▸ Exercise brief
Retrieve every line from the records in which the word "shoulder" occurs.

--- Data excerpts ---

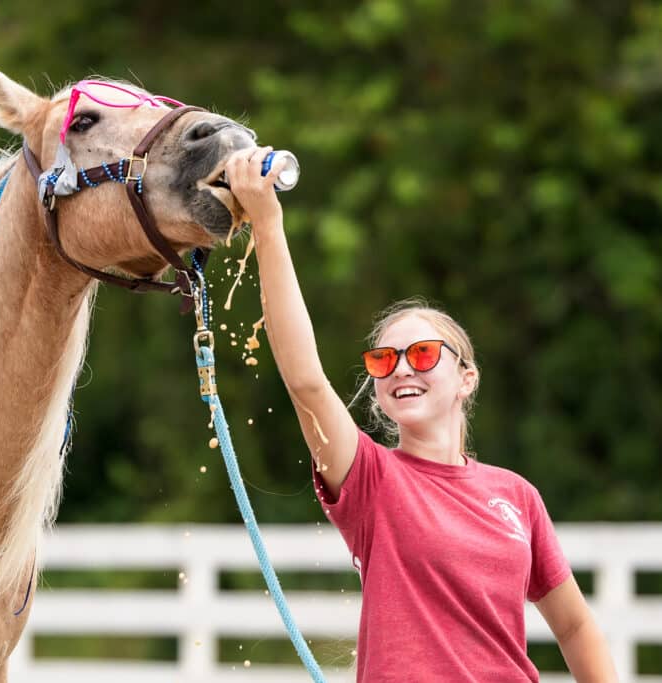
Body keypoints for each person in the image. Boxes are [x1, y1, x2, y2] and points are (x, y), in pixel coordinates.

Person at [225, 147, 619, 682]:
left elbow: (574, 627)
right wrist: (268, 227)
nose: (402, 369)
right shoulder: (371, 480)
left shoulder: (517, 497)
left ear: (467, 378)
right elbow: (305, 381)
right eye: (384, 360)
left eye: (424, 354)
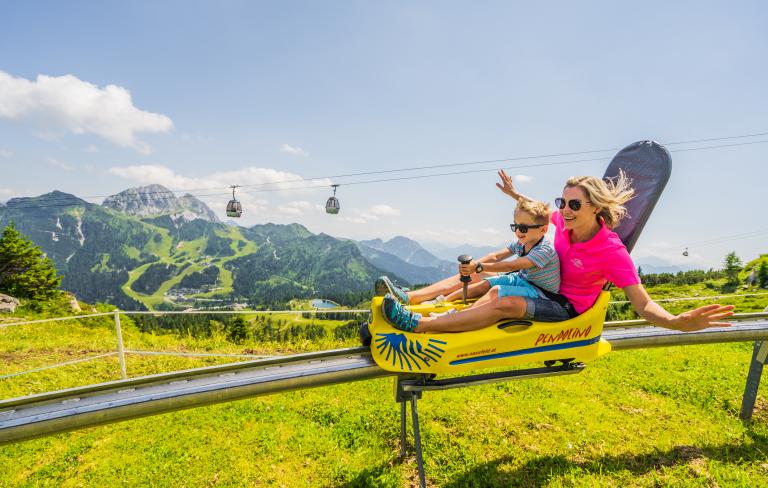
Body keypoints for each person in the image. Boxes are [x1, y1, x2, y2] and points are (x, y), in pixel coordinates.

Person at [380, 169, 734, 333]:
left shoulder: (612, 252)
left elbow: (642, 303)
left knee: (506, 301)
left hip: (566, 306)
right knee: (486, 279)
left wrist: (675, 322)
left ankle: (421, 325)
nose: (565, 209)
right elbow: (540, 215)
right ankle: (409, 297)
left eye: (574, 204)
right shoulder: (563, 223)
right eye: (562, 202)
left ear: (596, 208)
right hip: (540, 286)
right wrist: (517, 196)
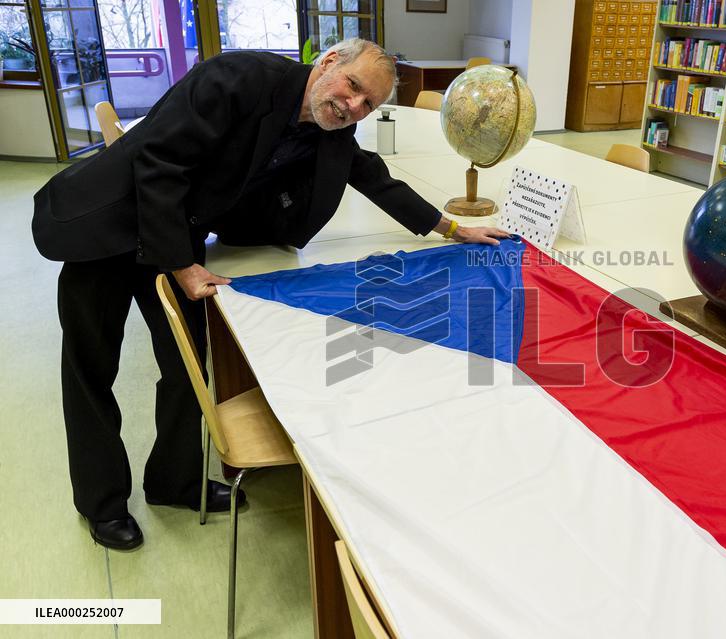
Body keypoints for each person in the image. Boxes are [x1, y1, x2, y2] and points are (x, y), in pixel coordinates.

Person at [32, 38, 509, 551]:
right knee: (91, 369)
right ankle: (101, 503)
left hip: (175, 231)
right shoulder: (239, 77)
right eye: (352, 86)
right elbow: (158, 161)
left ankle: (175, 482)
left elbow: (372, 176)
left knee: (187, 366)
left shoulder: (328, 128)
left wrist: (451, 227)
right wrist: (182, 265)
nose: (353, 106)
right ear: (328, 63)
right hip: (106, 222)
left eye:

---

▸ Final answer
right shoulder: (371, 480)
left shoulder: (517, 497)
left shoulder: (612, 252)
right shoulder: (563, 223)
right shoulder: (239, 77)
left shoulder: (328, 128)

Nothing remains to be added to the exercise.